» Your goal
Reproduce every entry exactly as shown.

» Data for analysis
----------

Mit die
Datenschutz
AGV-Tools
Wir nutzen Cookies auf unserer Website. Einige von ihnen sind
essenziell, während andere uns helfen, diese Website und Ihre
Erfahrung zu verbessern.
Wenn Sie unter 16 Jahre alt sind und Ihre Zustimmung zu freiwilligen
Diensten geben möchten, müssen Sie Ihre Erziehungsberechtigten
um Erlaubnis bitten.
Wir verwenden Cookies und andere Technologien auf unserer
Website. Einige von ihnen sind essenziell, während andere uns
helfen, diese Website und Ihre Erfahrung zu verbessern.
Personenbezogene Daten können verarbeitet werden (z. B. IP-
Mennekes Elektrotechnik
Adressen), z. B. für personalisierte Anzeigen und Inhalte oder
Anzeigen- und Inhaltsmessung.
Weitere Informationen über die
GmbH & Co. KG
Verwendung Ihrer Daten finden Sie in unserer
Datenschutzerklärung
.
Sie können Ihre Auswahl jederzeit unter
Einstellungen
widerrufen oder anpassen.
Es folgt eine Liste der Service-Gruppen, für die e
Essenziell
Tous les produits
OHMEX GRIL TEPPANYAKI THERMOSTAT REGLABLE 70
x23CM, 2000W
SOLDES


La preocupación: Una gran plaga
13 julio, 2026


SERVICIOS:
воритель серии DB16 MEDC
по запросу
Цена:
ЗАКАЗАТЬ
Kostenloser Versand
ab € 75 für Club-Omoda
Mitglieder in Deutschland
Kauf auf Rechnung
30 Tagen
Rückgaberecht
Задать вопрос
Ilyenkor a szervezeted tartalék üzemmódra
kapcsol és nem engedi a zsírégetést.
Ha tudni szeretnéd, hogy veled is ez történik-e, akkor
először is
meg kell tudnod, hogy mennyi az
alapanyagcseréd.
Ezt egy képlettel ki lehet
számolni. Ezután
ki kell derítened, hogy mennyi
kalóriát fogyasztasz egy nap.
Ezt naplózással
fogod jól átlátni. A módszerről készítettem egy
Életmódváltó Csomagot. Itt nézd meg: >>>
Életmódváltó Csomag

----------

» Written response
Mit die
Datenschutz
AGV-Tools
Wir nutzen Cookies auf unserer Website. Einige von ihnen sind
essenziell, während andere uns helfen, diese Website und Ihre
Erfahrung zu verbessern.
Wenn Sie unter 16 Jahre alt sind und Ihre Zustimmung zu freiwilligen
Diensten geben möchten, müssen Sie Ihre Erziehungsberechtigten
um Erlaubnis bitten.
Wir verwenden Cookies und andere Technologien auf unserer
Website. Einige von ihnen sind essenziell, während andere uns
helfen, diese Website und Ihre Erfahrung zu verbessern.
Personenbezogene Daten können verarbeitet werden (z. B. IP-
Mennekes Elektrotechnik
Adressen), z. B. für personalisierte Anzeigen und Inhalte oder
Anzeigen- und Inhaltsmessung.
Weitere Informationen über die
GmbH & Co. KG
Verwendung Ihrer Daten finden Sie in unserer
Datenschutzerklärung
.
Sie können Ihre Auswahl jederzeit unter
Einstellungen
widerrufen oder anpassen.
Es folgt eine Liste der Service-Gruppen, für die e
Essenziell
Tous les produits
OHMEX GRIL TEPPANYAKI THERMOSTAT REGLABLE 70
x23CM, 2000W
SOLDES


La preocupación: Una gran plaga
13 julio, 2026


SERVICIOS:
воритель серии DB16 MEDC
по запросу
Цена:
ЗАКАЗАТЬ
Kostenloser Versand
ab € 75 für Club-Omoda
Mitglieder in Deutschland
Kauf auf Rechnung
30 Tagen
Rückgaberecht
Задать вопрос
Ilyenkor a szervezeted tartalék üzemmódra
kapcsol és nem engedi a zsírégetést.
Ha tudni szeretnéd, hogy veled is ez történik-e, akkor
először is
meg kell tudnod, hogy mennyi az
alapanyagcseréd.
Ezt egy képlettel ki lehet
számolni. Ezután
ki kell derítened, hogy mennyi
kalóriát fogyasztasz egy nap.
Ezt naplózással
fogod jól átlátni. A módszerről készítettem egy
Életmódváltó Csomagot. Itt nézd meg: >>>
Életmódváltó Csomag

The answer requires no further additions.